# Winter cycling...



## Flamme (Dec 30, 2012)

Can anyone recognize the music in this interesting video?


----------



## joen_cph (Jan 17, 2010)

Yep, has certain similarities with this


----------



## Flamme (Dec 30, 2012)

Tnx baba...Sounds like it...But not quite!:tiphat:


----------



## Flamme (Dec 30, 2012)

I guess it might be finnish...


----------



## joen_cph (Jan 17, 2010)

Names and number plate at 0:04 would suggest so, yes,
or less likely a Finn in Sweden.


----------



## larold (Jul 20, 2017)

Beethoven 7th symphony 3rd movement.


----------



## joen_cph (Jan 17, 2010)

Well, you can't accuse the cyclist of being lazy. He surely has to check that cycling path on the way.


----------



## Flamme (Dec 30, 2012)

joen_cph said:


> Names and number plate at 0:04 would suggest so, yes,
> or less likely a Finn in Sweden.


I thought it was maybe a Sib(elieus) or something...Finns often use their composers as background...But it doesnt sound like his style...As an avid cyclist myself I fully understand him...Non cyclists or car drivers think we are crazy when ae drive in all kinds of weather but I would not like it any other way!


----------



## joen_cph (Jan 17, 2010)

It remains an open question though if he is reaching the final destination after that relatively short ride, or the commuting route is actually longer ... if it's that short, it's not a big deal after all. I typically commute 20-30 mins on bike to work, but due to certain circumstances, it's rarely under the bad weather conditions. And snow has become a rarity in Denmark now.


----------



## chu42 (Aug 14, 2018)

Tempted to say Winterreise—which is, after all, a cycle through winter!


----------



## wkasimer (Jun 5, 2017)

Flamme said:


> As an avid cyclist myself I fully understand him...Non cyclists or car drivers think we are crazy when ae drive in all kinds of weather but I would not like it any other way!

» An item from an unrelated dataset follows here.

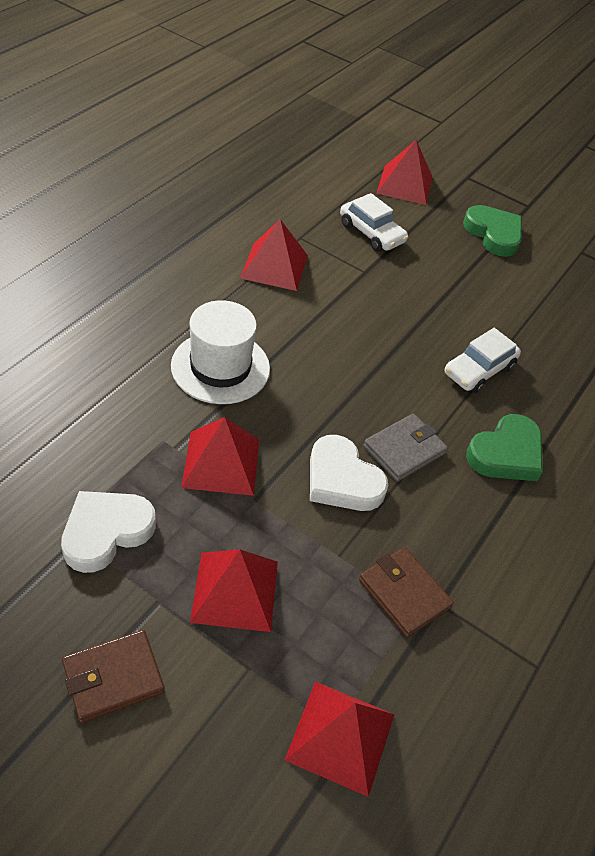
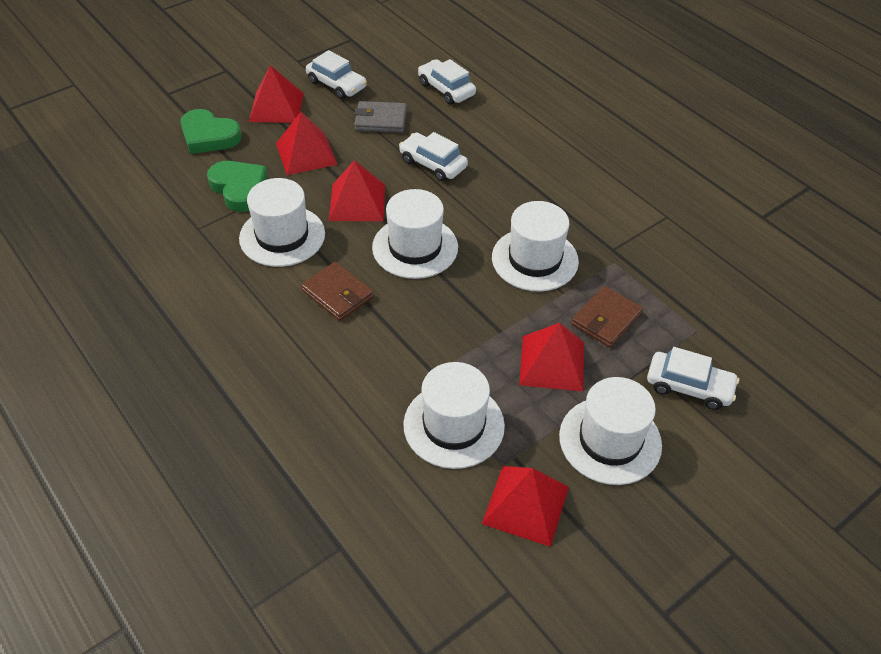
white car: [340,193,408,251] [445,328,521,393] = 2 -> [306,50,367,99] [399,132,468,181] [418,59,476,105] [647,347,739,410] = 4
white hat: [171,300,270,404] = 1 -> [239,178,325,267] [372,189,458,279] [403,362,505,469] [492,201,579,292] [559,377,662,485] = 5
white heart: [61,491,156,573] [310,435,388,511] = 2 -> none = 0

Well, I'm a cyclist, and I think that he's out of his mind.


----------



## Handelian (Nov 18, 2020)

Reminds me of cycling back to my digs from university on an icy road. Got half way down a steep hill and realised the bike was going to go from under me. I had to make the decision whether I fell off then or at the bottom of the hill. I decided to fall off then and thankfully no car was coming as I slid across the road!


----------